本型の潜伏期は数時間から数日程度で、極めて激烈に発病し、文字どおり患者を打ちのめすといった状態になる。
臨床所見は早期から問題が多く、全身状態の深刻な悪化、発熱、悪寒の他、広範な呼吸性の所見として、胸側部の圧迫感、過呼吸、チアノーゼ、発作性咳嗽が認められる。しばらくすると咳嗽中には、漿液や血液が混じった泡状の喀痰を排出し、その中にYersin菌を無数に含むようになる。理学検査上は肝脾腫がしばしばあり、脱水の所見を認めるが、不思議なことに胸部所見に乏しく、せいぜいラ音ぐらいである。胸部X線では、胸部全体に播種性の気管支肺炎像を呈す。
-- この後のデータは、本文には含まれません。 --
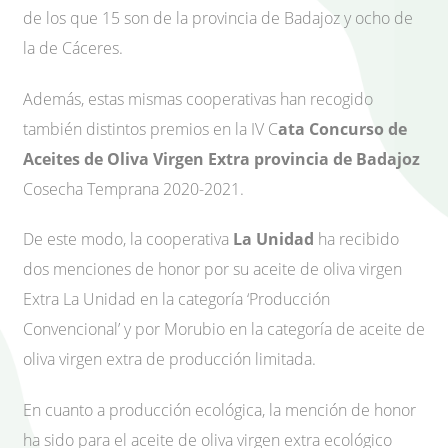
de los que 15 son de la provincia de Badajoz y ocho de
la de Cáceres.
Además, estas mismas cooperativas han recogido
también distintos premios en la IV C
ata Concurso de
Aceites de Oliva Virgen Extra provincia de Badajoz
Cosecha Temprana 2020-2021.
De este modo, la cooperativa
La Unidad
ha recibido
dos menciones de honor por su aceite de oliva virgen
Extra La Unidad en la categoría ‘Producción
Convencional’ y por Morubio en la categoría de aceite de
oliva virgen extra de producción limitada.
En cuanto a producción ecológica, la mención de honor
ha sido para el aceite de oliva virgen extra ecológico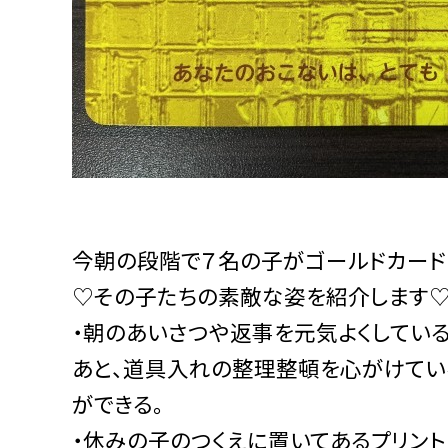
今朝の段階で７名の子がゴールドカード
♡その子たちの素敵な姿を紹介します
・朝のあいさつや返事を元気よくしてい
あと、道具入れの整理整頓を心がけてい
ができる。
・休みの子のつくえに置いてあるプリント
経過は昔なら数日以内に急性呼吸不全で必ず死亡したが、抗生剤とサルファ剤によって、今日では早期に治療を開始すれば、肺ペストは殆ど全てが軽快するようになった。
 
ペスト性菌血症ICD 020.9.:この型は混同してはならない。実際に肺ペストや腺ペストで、Yersin菌は血中から分離される。しかし《ペスト性菌血症》というのは、血液培養で陽性だが、局所所見のない特別なペストを指す。これは流行の極期に見られる恐るべき型で、激烈に発病して重篤な感染症候を示す。発熱は41℃に達し、肝脾腫、脳神経症状、出血症候(黒ペストの最初の臨床像)と赤痢様症候を時おり呈する。かつては数時間から数日で必ず死亡したが、ペスト性菌血症も緊急治療により救命可能となった。